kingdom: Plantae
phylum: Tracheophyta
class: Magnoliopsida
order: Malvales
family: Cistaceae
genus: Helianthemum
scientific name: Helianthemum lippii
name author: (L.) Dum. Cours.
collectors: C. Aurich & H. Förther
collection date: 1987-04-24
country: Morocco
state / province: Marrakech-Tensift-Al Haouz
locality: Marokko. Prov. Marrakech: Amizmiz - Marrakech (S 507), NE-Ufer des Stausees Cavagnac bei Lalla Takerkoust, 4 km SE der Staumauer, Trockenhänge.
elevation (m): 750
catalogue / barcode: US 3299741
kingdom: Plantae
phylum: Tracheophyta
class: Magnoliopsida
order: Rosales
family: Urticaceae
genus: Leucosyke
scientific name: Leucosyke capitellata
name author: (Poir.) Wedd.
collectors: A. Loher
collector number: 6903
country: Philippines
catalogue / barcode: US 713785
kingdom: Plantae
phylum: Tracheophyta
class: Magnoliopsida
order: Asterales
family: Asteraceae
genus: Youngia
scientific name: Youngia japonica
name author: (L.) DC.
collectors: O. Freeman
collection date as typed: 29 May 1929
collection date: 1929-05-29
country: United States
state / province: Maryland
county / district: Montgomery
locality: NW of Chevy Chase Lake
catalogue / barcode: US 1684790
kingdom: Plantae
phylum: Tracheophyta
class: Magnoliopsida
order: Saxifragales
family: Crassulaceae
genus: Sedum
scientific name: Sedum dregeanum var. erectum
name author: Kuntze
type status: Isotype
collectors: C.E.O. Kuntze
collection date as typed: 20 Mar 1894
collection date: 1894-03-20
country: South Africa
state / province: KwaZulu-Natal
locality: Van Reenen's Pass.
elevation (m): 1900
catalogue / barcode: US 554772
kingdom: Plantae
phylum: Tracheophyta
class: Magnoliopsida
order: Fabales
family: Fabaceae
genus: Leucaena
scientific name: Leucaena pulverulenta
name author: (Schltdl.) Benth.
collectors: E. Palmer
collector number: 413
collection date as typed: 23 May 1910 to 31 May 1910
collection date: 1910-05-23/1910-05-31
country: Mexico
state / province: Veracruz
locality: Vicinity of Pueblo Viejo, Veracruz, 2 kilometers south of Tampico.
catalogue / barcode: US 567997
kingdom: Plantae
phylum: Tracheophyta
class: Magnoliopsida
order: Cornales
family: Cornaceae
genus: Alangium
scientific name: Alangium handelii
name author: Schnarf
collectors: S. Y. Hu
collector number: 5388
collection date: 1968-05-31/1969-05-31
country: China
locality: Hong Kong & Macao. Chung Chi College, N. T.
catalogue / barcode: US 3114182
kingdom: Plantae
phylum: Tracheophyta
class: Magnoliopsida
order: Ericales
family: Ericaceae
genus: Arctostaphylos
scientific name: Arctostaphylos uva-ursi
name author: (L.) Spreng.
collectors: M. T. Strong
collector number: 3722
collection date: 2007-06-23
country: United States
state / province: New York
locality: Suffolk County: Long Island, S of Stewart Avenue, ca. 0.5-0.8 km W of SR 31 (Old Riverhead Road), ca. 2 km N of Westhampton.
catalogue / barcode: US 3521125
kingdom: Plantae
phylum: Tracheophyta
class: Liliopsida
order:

(Problem to work on):
Reproduce all the material above, replacing "locality" with "site description" wherever it occurs and leaving everything else unchanged.

(Completed exercise):
kingdom: Plantae
phylum: Tracheophyta
class: Magnoliopsida
order: Malvales
family: Cistaceae
genus: Helianthemum
scientific name: Helianthemum lippii
name author: (L.) Dum. Cours.
collectors: C. Aurich & H. Förther
collection date: 1987-04-24
country: Morocco
state / province: Marrakech-Tensift-Al Haouz
site description: Marokko. Prov. Marrakech: Amizmiz - Marrakech (S 507), NE-Ufer des Stausees Cavagnac bei Lalla Takerkoust, 4 km SE der Staumauer, Trockenhänge.
elevation (m): 750
catalogue / barcode: US 3299741
kingdom: Plantae
phylum: Tracheophyta
class: Magnoliopsida
order: Rosales
family: Urticaceae
genus: Leucosyke
scientific name: Leucosyke capitellata
name author: (Poir.) Wedd.
collectors: A. Loher
collector number: 6903
country: Philippines
catalogue / barcode: US 713785
kingdom: Plantae
phylum: Tracheophyta
class: Magnoliopsida
order: Asterales
family: Asteraceae
genus: Youngia
scientific name: Youngia japonica
name author: (L.) DC.
collectors: O. Freeman
collection date as typed: 29 May 1929
collection date: 1929-05-29
country: United States
state / province: Maryland
county / district: Montgomery
site description: NW of Chevy Chase Lake
catalogue / barcode: US 1684790
kingdom: Plantae
phylum: Tracheophyta
class: Magnoliopsida
order: Saxifragales
family: Crassulaceae
genus: Sedum
scientific name: Sedum dregeanum var. erectum
name author: Kuntze
type status: Isotype
collectors: C.E.O. Kuntze
collection date as typed: 20 Mar 1894
collection date: 1894-03-20
country: South Africa
state / province: KwaZulu-Natal
site description: Van Reenen's Pass.
elevation (m): 1900
catalogue / barcode: US 554772
kingdom: Plantae
phylum: Tracheophyta
class: Magnoliopsida
order: Fabales
family: Fabaceae
genus: Leucaena
scientific name: Leucaena pulverulenta
name author: (Schltdl.) Benth.
collectors: E. Palmer
collector number: 413
collection date as typed: 23 May 1910 to 31 May 1910
collection date: 1910-05-23/1910-05-31
country: Mexico
state / province: Veracruz
site description: Vicinity of Pueblo Viejo, Veracruz, 2 kilometers south of Tampico.
catalogue / barcode: US 567997
kingdom: Plantae
phylum: Tracheophyta
class: Magnoliopsida
order: Cornales
family: Cornaceae
genus: Alangium
scientific name: Alangium handelii
name author: Schnarf
collectors: S. Y. Hu
collector number: 5388
collection date: 1968-05-31/1969-05-31
country: China
site description: Hong Kong & Macao. Chung Chi College, N. T.
catalogue / barcode: US 3114182
kingdom: Plantae
phylum: Tracheophyta
class: Magnoliopsida
order: Ericales
family: Ericaceae
genus: Arctostaphylos
scientific name: Arctostaphylos uva-ursi
name author: (L.) Spreng.
collectors: M. T. Strong
collector number: 3722
collection date: 2007-06-23
country: United States
state / province: New York
site description: Suffolk County: Long Island, S of Stewart Avenue, ca. 0.5-0.8 km W of SR 31 (Old Riverhead Road), ca. 2 km N of Westhampton.
catalogue / barcode: US 3521125
kingdom: Plantae
phylum: Tracheophyta
class: Liliopsida
order:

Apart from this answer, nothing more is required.